Но я не избегаю тем. Просто они вызревают. Я всегда стараюсь объяснить героям, чего хочу. Если понимают — идем вместе.
— Если бы вы могли оставить только один кадр или фразу — что бы это было?
— Кадров много. А вот слова… Есть пара афоризмов, которые мне дороги: «Родная земля кормит. Главное — чтобы мерзавцы не мешали». И еще: «Не дай Бог, чтобы тебе плюнуло твое собственное отражение».
— Вы делитесь опытом с молодыми. А кто повлиял на вас?
— Да, я вижу, как молодежь становится смелее, честнее — и это радует. На меня в 90-х повлиял Михаил Штейн из фотоклуба «Панорама». Он просто верил в меня — и этого было достаточно. Японский писатель Кэндзабуро Оэ, режиссеры Антониони и Алексей Герман. Операторская работа Леонида Княжинского, Вадима Иванчусова — их видение кадра многому меня научило. А потом был Восток и Мунк. Он меня потряс. И это тоже важно — не обязательно, чтобы искусство было «твоим». Оно должно будить.
— О чем, по-вашему, должны говорить молодые художники в Центральной Азии?
— О себе. Искренность — главное. Не подстраиваться. Только тогда рождается настоящее искусство.
— Какой проект вы мечтаете реализовать?
— Многие связаны с памятью: разрушенные дома, исчезающие памятники. Один особенно важен — совместно с Зилолой Саидовой — о детях и женах мигрантов. Болезненная, непрожитая тема. Но нет поддержки. А проект требует внимания.
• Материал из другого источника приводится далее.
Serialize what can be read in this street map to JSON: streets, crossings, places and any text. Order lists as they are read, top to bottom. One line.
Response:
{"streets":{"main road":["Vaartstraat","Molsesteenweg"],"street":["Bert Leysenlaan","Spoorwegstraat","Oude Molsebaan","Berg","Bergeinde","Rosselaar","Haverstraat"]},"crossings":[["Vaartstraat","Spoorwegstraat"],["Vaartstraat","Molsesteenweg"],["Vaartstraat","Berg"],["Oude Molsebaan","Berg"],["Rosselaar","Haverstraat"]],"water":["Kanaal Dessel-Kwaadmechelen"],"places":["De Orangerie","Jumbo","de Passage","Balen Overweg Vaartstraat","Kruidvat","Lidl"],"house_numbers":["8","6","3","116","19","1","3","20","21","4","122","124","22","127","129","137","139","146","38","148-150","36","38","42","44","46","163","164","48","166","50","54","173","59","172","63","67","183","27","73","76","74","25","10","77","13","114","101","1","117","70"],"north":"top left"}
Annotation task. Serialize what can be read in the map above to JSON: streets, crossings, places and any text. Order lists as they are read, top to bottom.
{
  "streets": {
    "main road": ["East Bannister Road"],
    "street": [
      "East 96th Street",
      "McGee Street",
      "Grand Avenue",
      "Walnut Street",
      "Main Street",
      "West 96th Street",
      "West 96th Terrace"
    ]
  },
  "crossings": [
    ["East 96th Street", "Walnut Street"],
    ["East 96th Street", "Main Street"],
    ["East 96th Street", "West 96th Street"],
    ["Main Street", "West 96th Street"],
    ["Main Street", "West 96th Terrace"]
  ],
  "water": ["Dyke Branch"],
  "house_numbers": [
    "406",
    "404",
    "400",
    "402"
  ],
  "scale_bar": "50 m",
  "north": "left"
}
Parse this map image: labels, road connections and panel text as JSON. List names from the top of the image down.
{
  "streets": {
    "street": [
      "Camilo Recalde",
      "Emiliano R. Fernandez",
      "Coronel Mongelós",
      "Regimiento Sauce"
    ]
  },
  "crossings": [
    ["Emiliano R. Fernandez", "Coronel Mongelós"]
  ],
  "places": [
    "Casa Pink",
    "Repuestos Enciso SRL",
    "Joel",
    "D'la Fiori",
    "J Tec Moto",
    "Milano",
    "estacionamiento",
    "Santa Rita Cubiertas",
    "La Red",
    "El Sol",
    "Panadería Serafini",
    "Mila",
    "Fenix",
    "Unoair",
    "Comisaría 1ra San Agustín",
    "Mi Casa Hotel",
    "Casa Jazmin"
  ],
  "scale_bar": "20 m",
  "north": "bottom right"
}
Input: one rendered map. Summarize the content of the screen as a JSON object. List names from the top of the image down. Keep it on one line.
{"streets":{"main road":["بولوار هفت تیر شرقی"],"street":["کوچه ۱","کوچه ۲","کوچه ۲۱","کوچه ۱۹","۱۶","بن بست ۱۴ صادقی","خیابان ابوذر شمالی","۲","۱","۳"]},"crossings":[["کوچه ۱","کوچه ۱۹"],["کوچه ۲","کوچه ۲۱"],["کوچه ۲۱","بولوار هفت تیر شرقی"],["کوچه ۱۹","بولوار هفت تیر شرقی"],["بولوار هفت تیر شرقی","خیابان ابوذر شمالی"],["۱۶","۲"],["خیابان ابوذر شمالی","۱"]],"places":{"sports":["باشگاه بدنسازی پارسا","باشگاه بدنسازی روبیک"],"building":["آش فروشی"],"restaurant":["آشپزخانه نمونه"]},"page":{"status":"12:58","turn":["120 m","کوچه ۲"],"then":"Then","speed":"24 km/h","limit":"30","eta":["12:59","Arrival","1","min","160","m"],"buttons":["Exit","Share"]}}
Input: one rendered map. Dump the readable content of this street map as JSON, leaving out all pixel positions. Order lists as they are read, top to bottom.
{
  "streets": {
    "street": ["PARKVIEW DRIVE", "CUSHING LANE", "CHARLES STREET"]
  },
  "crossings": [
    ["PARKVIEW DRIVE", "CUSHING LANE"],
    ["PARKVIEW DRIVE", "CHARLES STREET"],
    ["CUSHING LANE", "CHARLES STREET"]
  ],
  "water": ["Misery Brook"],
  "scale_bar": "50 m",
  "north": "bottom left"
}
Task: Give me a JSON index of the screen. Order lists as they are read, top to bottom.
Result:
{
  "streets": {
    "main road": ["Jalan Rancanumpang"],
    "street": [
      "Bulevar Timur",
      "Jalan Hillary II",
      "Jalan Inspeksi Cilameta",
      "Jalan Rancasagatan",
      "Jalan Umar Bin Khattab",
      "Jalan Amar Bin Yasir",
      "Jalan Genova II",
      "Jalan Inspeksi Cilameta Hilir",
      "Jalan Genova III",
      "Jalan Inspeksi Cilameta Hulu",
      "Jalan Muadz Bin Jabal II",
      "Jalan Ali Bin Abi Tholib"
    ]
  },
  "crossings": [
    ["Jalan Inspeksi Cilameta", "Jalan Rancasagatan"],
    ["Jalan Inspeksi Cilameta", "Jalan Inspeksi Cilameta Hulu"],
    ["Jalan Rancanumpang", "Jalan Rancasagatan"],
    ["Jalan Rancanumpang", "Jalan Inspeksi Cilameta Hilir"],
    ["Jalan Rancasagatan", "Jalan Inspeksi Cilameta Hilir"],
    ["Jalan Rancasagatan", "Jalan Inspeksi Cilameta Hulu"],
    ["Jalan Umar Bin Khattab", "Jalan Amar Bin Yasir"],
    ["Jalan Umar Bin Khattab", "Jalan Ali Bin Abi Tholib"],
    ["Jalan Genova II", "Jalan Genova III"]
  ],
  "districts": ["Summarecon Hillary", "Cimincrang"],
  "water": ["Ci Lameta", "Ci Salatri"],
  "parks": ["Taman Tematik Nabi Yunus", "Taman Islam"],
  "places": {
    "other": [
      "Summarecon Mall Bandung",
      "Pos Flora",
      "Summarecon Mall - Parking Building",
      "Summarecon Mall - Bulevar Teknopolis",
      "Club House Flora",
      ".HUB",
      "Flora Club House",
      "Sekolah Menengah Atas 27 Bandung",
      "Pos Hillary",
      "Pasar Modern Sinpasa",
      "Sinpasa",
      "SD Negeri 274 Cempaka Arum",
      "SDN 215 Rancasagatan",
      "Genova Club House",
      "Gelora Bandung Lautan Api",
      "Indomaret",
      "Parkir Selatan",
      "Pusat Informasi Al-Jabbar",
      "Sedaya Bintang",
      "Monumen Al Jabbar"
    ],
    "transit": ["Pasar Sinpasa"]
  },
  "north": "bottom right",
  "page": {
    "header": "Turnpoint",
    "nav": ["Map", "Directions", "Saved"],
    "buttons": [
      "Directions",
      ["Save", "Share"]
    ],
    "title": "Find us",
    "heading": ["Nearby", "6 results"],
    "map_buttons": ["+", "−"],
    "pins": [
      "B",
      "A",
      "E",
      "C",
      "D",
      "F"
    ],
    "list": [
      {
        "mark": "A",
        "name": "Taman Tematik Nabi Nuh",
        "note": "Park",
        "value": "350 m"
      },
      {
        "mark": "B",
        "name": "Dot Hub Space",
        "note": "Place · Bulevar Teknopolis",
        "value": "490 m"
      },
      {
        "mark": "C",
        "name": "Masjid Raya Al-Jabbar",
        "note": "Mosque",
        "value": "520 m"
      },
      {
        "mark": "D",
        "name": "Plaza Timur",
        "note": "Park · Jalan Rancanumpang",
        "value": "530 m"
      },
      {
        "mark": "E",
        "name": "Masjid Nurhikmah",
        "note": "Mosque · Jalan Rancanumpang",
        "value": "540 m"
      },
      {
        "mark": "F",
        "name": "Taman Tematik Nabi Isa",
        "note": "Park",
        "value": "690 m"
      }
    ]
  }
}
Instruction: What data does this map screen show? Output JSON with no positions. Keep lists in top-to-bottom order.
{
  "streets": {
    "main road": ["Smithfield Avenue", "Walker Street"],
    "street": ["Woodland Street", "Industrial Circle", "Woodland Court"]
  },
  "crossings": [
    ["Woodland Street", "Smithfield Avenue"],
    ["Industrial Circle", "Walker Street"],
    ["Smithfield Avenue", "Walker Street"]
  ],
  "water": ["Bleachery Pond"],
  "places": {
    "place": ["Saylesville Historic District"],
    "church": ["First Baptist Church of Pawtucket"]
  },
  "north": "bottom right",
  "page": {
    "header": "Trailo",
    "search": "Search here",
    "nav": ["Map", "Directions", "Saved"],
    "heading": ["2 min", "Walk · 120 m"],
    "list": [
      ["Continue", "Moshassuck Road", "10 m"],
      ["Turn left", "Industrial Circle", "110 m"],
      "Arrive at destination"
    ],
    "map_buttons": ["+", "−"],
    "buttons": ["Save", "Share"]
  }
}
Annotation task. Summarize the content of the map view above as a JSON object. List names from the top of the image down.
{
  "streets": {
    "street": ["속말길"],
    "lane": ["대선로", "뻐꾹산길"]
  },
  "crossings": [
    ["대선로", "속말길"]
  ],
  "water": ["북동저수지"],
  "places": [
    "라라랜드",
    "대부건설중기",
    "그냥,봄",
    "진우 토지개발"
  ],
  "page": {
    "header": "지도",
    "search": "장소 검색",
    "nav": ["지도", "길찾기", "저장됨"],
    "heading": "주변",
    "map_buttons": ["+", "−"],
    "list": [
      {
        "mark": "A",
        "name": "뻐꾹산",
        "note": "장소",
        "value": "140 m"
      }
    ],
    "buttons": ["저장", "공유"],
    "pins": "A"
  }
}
— В чем вы видите свою миссию?
— Донести: фотография — это искусство. И документальное кино — тоже. Не просто съемка, не иллюстрация. Искусство.
— Ради кого вы продолжаете снимать?
— Ради самой жизни. Это часть моего дыхания. Снимаю — как дышу. А кому это будет нужно… Бог знает. Если кто-то почувствует, задумается, полюбит — значит, не зря.